Variation in the threshold voltage level V.sub.TH as a result of the conventional threshold clamp circuit diode stack illustrated in FIG. 1 may be analyzed as follows. The voltage drop V.sub.BE, also designated .phi., across the base/emitter junction of a bipolar transistor element is approximately 0.7v or 0.8v with a negative temperature coefficient or tempco of -1.6 mV/.degree. C. As a result of the negative temperature coefficient, the voltage drop across the base to emitter junctions of the BS transistor element diodes Q7 and Q8 decreases with increasing temperature. The typical voltage drop across the Schottky diode SD2 is 0.6v with a temperature coefficient or tempco of -1.4 mV/.degree. C. Again because of the negative temperature coefficient, the voltage drop across the Schottky diode decreases with increasing temperature. As a result of the cumulative fluctuations of the threshold clamp circuit with temperature, the threshold voltage level V.sub.TH with a value of 1.4v at room temperature may vary from 0.9v to 1.9v over temperature operating range specifications from -55.degree. C. to 125.degree. C. At least three disadvantages follow upon such a wide variation of the threshold voltage.
First as illustrated in FIG. 2, the wide variation in threshold voltage leaves only narrow noise margins in the range of for example, 300 mV to 500 mV for possible variations in the logic high and low signal potential levels V.sub.TH, V.sub.TL at the base node of the input transistor element. Variation of the input signals in excess of the narrow noise margins may cause false switching of the translator circuit ECL gate and false signals at the ECL output.

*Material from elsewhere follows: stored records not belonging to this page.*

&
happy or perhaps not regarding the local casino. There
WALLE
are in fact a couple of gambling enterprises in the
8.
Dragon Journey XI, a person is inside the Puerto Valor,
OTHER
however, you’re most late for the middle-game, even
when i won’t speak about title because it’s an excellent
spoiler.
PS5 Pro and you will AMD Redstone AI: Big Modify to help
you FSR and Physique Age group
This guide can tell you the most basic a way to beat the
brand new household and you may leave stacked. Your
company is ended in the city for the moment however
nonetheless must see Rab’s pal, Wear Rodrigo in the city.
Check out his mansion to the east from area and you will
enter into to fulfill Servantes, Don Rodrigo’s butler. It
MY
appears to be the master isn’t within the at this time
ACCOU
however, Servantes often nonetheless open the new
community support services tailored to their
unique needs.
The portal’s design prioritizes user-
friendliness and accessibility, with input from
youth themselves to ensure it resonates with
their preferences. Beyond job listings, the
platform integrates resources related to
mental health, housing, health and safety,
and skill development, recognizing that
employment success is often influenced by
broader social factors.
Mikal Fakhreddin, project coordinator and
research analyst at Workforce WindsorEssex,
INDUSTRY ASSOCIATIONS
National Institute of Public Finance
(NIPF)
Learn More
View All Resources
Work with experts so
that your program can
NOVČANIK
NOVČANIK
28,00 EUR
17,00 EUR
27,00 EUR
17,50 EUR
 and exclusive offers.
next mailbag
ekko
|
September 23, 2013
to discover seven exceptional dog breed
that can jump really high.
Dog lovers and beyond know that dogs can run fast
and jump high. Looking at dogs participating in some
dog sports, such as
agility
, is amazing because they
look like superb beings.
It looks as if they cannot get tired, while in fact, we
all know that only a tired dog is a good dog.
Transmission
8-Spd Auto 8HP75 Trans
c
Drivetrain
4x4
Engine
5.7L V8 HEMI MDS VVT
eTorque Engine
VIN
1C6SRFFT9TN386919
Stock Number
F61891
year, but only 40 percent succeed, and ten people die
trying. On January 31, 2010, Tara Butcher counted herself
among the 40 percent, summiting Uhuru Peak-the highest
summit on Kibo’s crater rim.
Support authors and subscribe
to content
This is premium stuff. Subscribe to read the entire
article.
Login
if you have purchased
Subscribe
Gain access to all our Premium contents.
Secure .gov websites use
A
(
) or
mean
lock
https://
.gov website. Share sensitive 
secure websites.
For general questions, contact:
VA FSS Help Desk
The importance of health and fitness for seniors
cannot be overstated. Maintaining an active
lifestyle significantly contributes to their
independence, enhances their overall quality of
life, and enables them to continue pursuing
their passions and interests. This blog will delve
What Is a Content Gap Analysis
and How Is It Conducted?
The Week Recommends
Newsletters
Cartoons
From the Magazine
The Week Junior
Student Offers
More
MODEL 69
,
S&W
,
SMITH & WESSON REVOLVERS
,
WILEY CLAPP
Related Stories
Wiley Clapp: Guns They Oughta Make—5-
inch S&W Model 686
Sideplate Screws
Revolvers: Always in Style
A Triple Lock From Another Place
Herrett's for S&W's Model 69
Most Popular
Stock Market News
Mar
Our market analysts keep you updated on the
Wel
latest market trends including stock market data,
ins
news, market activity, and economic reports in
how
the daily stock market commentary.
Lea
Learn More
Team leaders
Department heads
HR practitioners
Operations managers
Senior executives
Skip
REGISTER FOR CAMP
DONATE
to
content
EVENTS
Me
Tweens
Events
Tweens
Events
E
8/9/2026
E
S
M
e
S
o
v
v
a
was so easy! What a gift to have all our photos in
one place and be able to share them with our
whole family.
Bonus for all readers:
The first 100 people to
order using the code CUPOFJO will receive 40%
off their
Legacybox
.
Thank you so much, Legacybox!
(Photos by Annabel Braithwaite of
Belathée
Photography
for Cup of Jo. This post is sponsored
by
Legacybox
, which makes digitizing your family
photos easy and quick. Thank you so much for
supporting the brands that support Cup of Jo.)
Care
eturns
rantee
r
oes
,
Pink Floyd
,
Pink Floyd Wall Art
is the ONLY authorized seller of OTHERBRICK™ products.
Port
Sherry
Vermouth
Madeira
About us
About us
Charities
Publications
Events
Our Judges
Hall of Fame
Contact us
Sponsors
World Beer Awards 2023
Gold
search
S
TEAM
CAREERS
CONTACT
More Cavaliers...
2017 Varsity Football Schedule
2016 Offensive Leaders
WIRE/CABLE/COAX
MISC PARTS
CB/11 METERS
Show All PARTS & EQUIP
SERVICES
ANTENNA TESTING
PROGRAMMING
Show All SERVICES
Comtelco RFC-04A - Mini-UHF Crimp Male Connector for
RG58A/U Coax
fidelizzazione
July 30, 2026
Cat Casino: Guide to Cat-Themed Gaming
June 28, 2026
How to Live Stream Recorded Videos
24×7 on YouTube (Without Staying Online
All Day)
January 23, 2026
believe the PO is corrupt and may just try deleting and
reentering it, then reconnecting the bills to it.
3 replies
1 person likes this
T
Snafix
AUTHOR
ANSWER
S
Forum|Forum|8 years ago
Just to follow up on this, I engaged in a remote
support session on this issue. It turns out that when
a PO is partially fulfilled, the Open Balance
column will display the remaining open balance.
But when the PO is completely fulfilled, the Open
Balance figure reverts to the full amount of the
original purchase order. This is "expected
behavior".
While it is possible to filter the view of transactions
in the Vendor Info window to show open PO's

Second, the wide range of variation in the threshold voltage causes variation and inconsistency in the speed of transition of the translator circuit between the high and low potential levels. In particular there is increased skew or hysteresis in the propagation delay or time of propagation between the high to low propagation time tpHL and the propagation time for low to high transition tpLH. Undesirable skew is the time difference between tpLH and tpHL. The time of propagation is measured for example at the 1.5v crossover point and is the delay time between the 1.5v crossover point at the base node of the input transistor element of the translator circuit ECL gate and the 1.5v crossover point at the ECL output ECL OUT. In the case of the TTL to ECL/CML translator circuit, the crossover point is taken to be the threshold voltage level and the threshold voltage level variations therefore translate to variations in the propagation delay and increased skew.
Finally, variation in the threshold voltage level causes increased sensitivity to internal ground bounce. Because of the small noise margin a relatively small negative internal ground bounce may cause false data signals to occur, false clocking, or other glitches.